**Aim of the task**: Once the line containing "253 | 福島 | 検出せず | |" is found in the entries below, reproduce it and every line after it, stopping at and including the line containing "286 | 栃木 | 検出せず | |"; reproduce nothing else, and keep each line exact.

**The input**:

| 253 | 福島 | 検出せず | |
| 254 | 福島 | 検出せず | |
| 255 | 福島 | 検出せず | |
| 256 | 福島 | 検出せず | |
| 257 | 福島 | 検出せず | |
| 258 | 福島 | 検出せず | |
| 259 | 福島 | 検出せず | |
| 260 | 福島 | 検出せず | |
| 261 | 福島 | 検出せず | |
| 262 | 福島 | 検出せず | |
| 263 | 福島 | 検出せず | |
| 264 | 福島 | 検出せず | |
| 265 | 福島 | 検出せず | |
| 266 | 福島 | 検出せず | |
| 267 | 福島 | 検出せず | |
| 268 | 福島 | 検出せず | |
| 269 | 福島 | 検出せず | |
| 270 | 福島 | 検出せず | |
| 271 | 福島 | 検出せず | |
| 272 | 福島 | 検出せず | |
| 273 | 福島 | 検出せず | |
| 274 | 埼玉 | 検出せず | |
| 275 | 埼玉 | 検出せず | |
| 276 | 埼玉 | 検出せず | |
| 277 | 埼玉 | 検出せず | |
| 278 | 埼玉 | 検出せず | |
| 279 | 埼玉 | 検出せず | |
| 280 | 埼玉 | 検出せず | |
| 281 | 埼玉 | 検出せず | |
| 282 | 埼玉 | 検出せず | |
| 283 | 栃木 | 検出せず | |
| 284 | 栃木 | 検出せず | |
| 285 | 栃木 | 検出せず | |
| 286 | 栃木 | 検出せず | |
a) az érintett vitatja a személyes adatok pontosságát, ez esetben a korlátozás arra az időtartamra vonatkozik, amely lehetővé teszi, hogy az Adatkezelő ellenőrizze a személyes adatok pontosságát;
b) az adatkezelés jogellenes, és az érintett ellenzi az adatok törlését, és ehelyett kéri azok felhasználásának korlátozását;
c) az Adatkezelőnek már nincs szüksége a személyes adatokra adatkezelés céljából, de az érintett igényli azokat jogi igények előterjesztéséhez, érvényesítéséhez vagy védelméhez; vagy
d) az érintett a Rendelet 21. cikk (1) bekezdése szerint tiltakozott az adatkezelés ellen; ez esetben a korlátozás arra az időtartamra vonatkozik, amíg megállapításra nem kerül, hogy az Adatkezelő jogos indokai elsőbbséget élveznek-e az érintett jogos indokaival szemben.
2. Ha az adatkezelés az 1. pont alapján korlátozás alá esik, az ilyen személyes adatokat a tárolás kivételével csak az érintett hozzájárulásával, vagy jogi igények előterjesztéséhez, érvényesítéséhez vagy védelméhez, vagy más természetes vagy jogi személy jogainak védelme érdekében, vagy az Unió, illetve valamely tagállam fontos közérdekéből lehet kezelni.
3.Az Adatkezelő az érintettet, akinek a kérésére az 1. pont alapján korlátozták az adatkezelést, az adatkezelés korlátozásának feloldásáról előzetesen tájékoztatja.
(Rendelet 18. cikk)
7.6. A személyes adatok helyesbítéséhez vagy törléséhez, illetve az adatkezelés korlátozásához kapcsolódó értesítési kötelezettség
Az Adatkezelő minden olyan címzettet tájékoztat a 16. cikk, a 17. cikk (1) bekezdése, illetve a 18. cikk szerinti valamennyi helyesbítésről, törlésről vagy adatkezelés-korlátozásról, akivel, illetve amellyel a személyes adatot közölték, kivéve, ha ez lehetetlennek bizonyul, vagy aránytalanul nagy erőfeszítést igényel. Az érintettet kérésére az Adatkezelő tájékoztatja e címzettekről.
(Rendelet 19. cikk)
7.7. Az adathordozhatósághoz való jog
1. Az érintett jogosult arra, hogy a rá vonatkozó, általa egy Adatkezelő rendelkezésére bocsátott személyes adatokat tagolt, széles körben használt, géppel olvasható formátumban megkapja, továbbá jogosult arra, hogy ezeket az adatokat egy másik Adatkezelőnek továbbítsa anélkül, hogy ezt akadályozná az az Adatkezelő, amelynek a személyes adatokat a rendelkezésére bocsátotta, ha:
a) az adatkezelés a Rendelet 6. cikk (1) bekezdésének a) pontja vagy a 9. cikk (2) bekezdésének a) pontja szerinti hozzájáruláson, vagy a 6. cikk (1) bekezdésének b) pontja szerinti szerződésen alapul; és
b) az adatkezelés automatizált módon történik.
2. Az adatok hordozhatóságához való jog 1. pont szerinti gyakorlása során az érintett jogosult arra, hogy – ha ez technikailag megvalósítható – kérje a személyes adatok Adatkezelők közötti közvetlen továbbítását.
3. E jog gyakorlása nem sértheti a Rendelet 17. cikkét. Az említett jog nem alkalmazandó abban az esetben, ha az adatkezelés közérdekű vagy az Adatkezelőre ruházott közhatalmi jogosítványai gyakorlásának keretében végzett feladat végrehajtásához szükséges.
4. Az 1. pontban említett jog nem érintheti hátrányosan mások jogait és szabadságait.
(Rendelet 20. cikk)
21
* * *
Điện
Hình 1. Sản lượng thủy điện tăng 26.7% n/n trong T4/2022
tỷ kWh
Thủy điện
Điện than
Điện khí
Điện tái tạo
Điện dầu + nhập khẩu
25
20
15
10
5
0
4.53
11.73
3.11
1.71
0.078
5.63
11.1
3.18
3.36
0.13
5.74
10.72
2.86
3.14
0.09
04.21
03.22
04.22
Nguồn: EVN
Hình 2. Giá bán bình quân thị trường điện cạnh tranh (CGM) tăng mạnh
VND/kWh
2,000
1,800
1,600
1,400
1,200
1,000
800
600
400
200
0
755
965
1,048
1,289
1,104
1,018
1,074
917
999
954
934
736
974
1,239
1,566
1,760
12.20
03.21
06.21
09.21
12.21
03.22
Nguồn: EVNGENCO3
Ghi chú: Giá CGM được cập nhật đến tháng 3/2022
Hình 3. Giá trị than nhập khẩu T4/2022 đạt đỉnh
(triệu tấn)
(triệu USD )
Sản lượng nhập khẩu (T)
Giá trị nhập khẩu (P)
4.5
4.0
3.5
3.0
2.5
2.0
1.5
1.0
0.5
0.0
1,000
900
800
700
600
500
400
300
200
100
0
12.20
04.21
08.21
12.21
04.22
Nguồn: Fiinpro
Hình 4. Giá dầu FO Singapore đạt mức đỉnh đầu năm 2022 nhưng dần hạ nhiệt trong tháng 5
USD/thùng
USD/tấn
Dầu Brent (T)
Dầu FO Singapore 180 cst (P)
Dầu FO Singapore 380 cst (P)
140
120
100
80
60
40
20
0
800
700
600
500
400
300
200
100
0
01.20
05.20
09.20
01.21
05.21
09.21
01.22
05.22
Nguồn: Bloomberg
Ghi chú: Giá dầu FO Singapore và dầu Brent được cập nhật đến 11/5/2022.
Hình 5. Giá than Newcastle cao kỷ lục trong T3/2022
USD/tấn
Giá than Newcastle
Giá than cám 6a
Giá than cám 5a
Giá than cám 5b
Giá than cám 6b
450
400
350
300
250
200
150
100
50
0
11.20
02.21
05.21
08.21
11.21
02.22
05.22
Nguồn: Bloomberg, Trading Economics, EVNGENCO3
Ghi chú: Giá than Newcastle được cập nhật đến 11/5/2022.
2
--
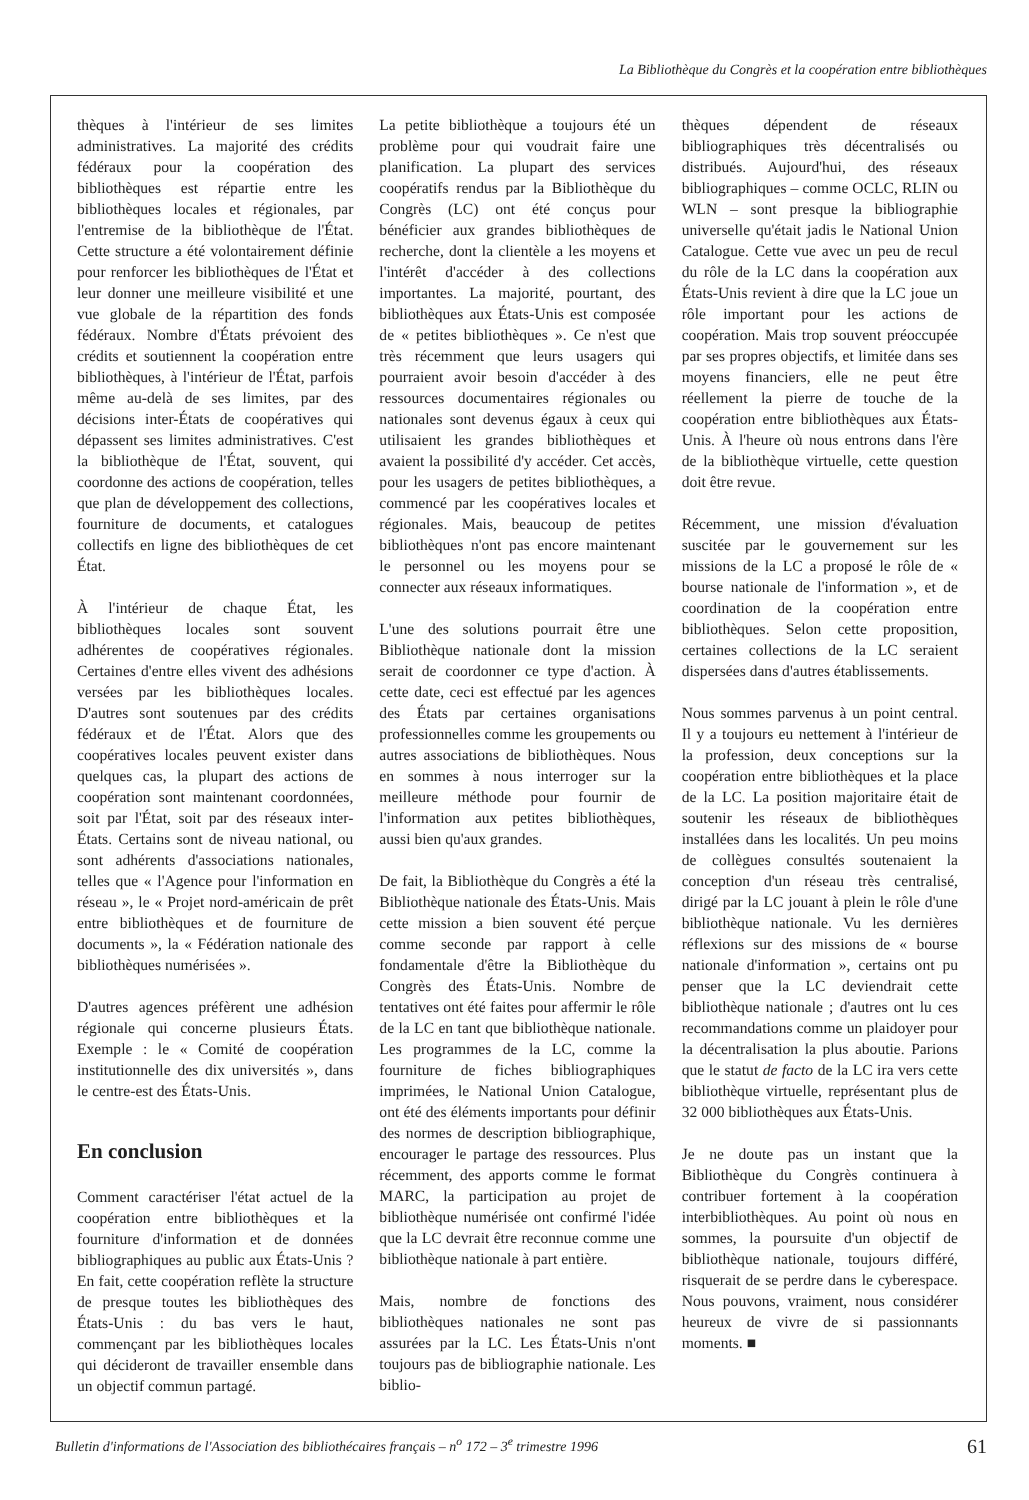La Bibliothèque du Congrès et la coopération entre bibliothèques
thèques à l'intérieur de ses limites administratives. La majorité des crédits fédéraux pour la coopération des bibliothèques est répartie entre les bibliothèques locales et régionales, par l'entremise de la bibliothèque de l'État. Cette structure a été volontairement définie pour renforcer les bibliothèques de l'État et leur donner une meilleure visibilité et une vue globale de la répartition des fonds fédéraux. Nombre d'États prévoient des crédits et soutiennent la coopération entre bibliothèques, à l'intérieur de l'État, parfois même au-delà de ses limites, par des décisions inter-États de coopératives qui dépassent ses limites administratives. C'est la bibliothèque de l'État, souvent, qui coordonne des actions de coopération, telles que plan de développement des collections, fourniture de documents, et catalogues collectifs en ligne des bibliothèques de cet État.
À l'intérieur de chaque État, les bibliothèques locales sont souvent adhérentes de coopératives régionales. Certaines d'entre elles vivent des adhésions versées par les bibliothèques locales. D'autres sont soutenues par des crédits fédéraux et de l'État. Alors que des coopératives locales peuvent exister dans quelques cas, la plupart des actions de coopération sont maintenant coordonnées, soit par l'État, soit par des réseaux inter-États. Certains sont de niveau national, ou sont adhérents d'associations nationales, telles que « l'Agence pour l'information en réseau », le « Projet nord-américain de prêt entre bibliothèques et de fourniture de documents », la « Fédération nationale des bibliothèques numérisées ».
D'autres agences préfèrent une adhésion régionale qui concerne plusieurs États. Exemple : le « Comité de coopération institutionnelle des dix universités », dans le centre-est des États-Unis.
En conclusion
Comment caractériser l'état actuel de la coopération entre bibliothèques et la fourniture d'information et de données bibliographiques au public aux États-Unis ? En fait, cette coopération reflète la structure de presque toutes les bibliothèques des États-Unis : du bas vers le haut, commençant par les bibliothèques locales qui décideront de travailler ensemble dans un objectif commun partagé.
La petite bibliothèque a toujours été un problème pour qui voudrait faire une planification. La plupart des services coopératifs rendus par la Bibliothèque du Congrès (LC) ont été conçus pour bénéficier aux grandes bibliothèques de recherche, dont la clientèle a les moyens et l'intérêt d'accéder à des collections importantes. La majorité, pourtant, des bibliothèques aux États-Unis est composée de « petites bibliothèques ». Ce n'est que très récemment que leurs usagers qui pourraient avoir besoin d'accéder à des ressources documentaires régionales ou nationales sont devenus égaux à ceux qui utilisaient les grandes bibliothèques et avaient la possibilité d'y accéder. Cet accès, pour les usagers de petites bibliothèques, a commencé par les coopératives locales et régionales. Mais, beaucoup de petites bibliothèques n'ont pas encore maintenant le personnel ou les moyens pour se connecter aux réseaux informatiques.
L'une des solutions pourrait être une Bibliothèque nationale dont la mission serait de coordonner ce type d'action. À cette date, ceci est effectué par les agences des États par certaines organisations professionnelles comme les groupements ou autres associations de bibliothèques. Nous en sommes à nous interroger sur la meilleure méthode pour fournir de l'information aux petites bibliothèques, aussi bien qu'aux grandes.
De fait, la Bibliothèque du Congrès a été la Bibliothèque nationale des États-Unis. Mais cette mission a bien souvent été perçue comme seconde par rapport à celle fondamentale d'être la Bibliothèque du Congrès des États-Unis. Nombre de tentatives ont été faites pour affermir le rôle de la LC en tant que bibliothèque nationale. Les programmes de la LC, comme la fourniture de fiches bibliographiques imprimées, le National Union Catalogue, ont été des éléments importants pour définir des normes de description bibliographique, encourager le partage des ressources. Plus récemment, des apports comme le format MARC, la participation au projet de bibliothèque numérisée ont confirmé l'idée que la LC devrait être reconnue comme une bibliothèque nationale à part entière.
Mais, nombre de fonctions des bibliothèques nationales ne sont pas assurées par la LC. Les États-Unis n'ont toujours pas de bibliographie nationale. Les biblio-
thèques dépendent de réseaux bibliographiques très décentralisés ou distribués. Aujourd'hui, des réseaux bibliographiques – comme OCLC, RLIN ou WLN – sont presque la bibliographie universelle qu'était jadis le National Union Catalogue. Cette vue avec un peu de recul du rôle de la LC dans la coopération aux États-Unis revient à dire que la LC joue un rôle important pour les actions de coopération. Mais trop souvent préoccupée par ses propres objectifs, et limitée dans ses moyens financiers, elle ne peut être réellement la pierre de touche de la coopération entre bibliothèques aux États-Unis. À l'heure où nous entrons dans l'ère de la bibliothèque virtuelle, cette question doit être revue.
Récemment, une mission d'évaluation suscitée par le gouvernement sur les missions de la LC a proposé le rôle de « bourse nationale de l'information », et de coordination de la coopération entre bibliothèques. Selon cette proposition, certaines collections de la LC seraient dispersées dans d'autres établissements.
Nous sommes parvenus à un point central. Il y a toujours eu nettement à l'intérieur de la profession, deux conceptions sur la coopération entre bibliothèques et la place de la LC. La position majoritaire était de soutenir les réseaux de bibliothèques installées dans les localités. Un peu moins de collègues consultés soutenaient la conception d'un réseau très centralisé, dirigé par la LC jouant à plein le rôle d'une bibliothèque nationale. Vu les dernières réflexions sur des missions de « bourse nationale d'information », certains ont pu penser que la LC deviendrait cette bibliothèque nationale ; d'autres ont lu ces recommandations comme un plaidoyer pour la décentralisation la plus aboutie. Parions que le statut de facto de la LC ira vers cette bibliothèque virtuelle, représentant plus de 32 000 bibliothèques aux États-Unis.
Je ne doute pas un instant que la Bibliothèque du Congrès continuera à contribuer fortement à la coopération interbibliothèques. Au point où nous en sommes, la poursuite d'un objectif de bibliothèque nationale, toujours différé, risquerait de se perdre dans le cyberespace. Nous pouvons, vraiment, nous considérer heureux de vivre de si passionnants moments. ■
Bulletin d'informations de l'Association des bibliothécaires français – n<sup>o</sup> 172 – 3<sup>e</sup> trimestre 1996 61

**Response for this exercise**:
| 253 | 福島 | 検出せず | |
| 254 | 福島 | 検出せず | |
| 255 | 福島 | 検出せず | |
| 256 | 福島 | 検出せず | |
| 257 | 福島 | 検出せず | |
| 258 | 福島 | 検出せず | |
| 259 | 福島 | 検出せず | |
| 260 | 福島 | 検出せず | |
| 261 | 福島 | 検出せず | |
| 262 | 福島 | 検出せず | |
| 263 | 福島 | 検出せず | |
| 264 | 福島 | 検出せず | |
| 265 | 福島 | 検出せず | |
| 266 | 福島 | 検出せず | |
| 267 | 福島 | 検出せず | |
| 268 | 福島 | 検出せず | |
| 269 | 福島 | 検出せず | |
| 270 | 福島 | 検出せず | |
| 271 | 福島 | 検出せず | |
| 272 | 福島 | 検出せず | |
| 273 | 福島 | 検出せず | |
| 274 | 埼玉 | 検出せず | |
| 275 | 埼玉 | 検出せず | |
| 276 | 埼玉 | 検出せず | |
| 277 | 埼玉 | 検出せず | |
| 278 | 埼玉 | 検出せず | |
| 279 | 埼玉 | 検出せず | |
| 280 | 埼玉 | 検出せず | |
| 281 | 埼玉 | 検出せず | |
| 282 | 埼玉 | 検出せず | |
| 283 | 栃木 | 検出せず | |
| 284 | 栃木 | 検出せず | |
| 285 | 栃木 | 検出せず | |
| 286 | 栃木 | 検出せず | |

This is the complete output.